■ What you should do
Collect every row below that contains the word "stone" and copy each one in full, treating uppercase and lowercase letters as distinct.

■ Record extracts
****************************************
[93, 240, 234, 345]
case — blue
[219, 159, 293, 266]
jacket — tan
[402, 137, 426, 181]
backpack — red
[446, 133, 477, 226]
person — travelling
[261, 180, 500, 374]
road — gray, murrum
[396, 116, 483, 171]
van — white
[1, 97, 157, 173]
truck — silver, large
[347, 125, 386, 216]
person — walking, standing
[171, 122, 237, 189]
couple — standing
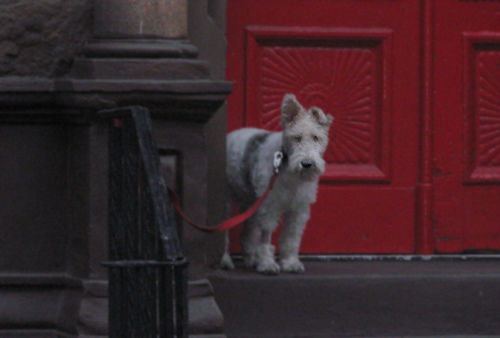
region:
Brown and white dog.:
[216, 93, 337, 271]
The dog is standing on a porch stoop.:
[218, 96, 498, 336]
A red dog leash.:
[140, 160, 285, 235]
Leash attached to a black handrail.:
[105, 115, 191, 335]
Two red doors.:
[227, 2, 497, 257]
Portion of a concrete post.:
[82, 0, 207, 75]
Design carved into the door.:
[255, 39, 380, 164]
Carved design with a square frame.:
[245, 23, 393, 183]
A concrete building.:
[0, 0, 221, 335]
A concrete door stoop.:
[207, 254, 499, 336]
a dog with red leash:
[111, 69, 352, 281]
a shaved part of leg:
[248, 211, 285, 256]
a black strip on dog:
[236, 126, 280, 199]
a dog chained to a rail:
[83, 100, 320, 337]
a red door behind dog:
[231, 11, 498, 272]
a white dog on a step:
[224, 76, 354, 291]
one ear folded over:
[306, 94, 343, 129]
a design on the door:
[241, 23, 425, 213]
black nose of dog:
[302, 151, 316, 172]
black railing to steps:
[92, 100, 225, 335]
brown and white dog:
[228, 95, 333, 273]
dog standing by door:
[229, 95, 330, 274]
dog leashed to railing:
[226, 93, 331, 275]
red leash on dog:
[137, 155, 282, 236]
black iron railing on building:
[101, 107, 188, 337]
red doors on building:
[227, 1, 498, 255]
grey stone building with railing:
[1, 2, 227, 334]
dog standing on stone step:
[230, 93, 334, 276]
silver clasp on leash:
[271, 150, 283, 171]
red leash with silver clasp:
[139, 151, 280, 238]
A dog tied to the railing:
[200, 78, 357, 277]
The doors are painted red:
[362, 11, 464, 253]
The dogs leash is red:
[184, 132, 285, 274]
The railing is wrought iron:
[86, 91, 208, 329]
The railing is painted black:
[98, 103, 196, 320]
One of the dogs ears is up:
[272, 89, 306, 128]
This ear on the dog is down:
[307, 105, 341, 130]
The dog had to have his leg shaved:
[258, 209, 279, 263]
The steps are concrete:
[340, 249, 418, 317]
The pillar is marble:
[104, 1, 214, 81]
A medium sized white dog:
[208, 88, 334, 277]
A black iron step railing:
[92, 97, 197, 337]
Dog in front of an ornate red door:
[223, 3, 498, 261]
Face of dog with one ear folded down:
[274, 88, 334, 185]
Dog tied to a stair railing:
[89, 90, 339, 285]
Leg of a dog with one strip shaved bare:
[253, 208, 278, 271]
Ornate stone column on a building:
[62, 0, 235, 337]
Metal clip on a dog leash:
[268, 150, 285, 176]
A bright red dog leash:
[167, 151, 283, 237]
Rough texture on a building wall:
[2, 2, 89, 75]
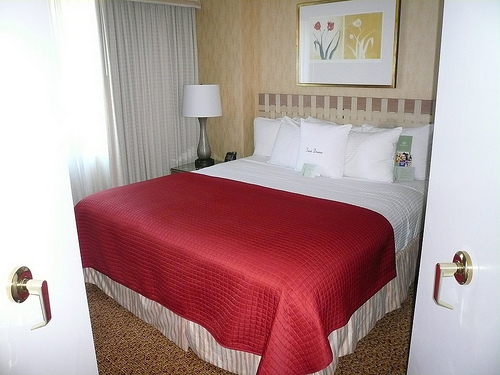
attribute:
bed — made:
[81, 132, 417, 365]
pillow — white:
[292, 115, 352, 182]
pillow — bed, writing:
[306, 117, 357, 181]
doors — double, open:
[411, 5, 497, 372]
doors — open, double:
[0, 2, 98, 373]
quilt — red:
[86, 174, 433, 373]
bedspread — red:
[70, 169, 401, 361]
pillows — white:
[249, 113, 427, 186]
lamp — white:
[183, 79, 223, 156]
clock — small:
[222, 151, 235, 163]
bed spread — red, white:
[74, 171, 398, 374]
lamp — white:
[181, 83, 221, 170]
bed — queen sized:
[68, 112, 435, 368]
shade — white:
[181, 82, 221, 118]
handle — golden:
[12, 266, 51, 332]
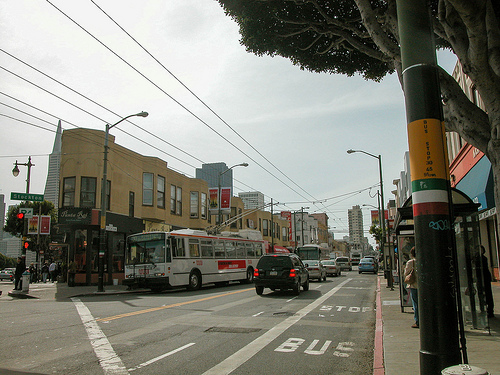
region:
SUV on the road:
[253, 250, 314, 298]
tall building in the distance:
[343, 205, 370, 263]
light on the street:
[6, 156, 26, 181]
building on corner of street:
[59, 127, 287, 292]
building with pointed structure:
[44, 118, 69, 218]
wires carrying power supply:
[6, 13, 336, 213]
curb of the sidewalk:
[369, 321, 387, 373]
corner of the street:
[8, 263, 86, 315]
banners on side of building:
[205, 189, 235, 211]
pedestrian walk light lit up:
[21, 236, 34, 255]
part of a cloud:
[286, 103, 296, 110]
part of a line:
[263, 295, 301, 344]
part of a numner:
[309, 322, 335, 349]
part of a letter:
[282, 319, 295, 345]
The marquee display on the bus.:
[124, 232, 166, 238]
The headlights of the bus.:
[119, 275, 171, 280]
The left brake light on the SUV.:
[252, 268, 259, 275]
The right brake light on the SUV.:
[288, 264, 295, 274]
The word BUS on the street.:
[272, 334, 359, 355]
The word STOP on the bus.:
[322, 300, 372, 315]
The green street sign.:
[12, 193, 45, 201]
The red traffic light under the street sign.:
[18, 214, 25, 229]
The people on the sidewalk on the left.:
[35, 249, 57, 289]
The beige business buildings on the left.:
[65, 134, 299, 279]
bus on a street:
[117, 225, 272, 294]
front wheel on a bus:
[186, 266, 208, 293]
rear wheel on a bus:
[239, 265, 256, 284]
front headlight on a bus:
[150, 269, 168, 281]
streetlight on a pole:
[340, 140, 388, 169]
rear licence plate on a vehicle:
[266, 268, 280, 279]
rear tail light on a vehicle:
[285, 267, 298, 279]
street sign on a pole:
[8, 187, 48, 204]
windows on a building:
[135, 167, 169, 214]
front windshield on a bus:
[120, 229, 170, 268]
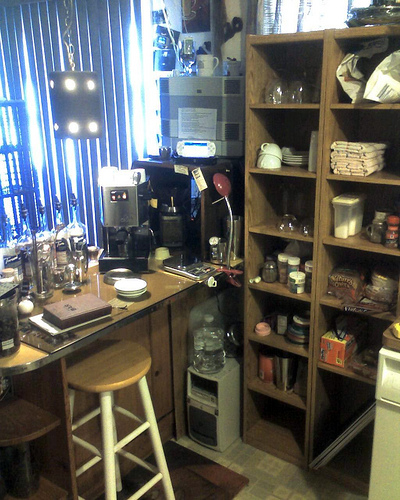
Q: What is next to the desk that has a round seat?
A: Stool.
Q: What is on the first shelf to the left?
A: Glasses.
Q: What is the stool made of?
A: Wood.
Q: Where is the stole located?
A: Under the desk.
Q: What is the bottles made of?
A: Glass.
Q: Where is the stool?
A: Under the desk.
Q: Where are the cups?
A: On the shelf.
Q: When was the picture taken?
A: Daytime.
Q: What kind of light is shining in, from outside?
A: Sunlight.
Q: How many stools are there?
A: One.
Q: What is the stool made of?
A: Wood.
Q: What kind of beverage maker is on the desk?
A: A coffee maker.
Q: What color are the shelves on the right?
A: Brown.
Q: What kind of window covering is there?
A: Blinds.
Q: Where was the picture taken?
A: In a small room of a house.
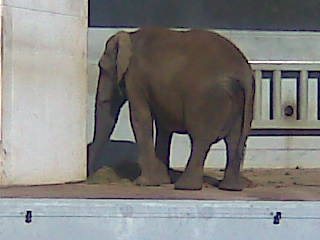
****************************************
■ Task response
grey stone building with railing:
dog standing on stone step:
Ornate stone column on a building:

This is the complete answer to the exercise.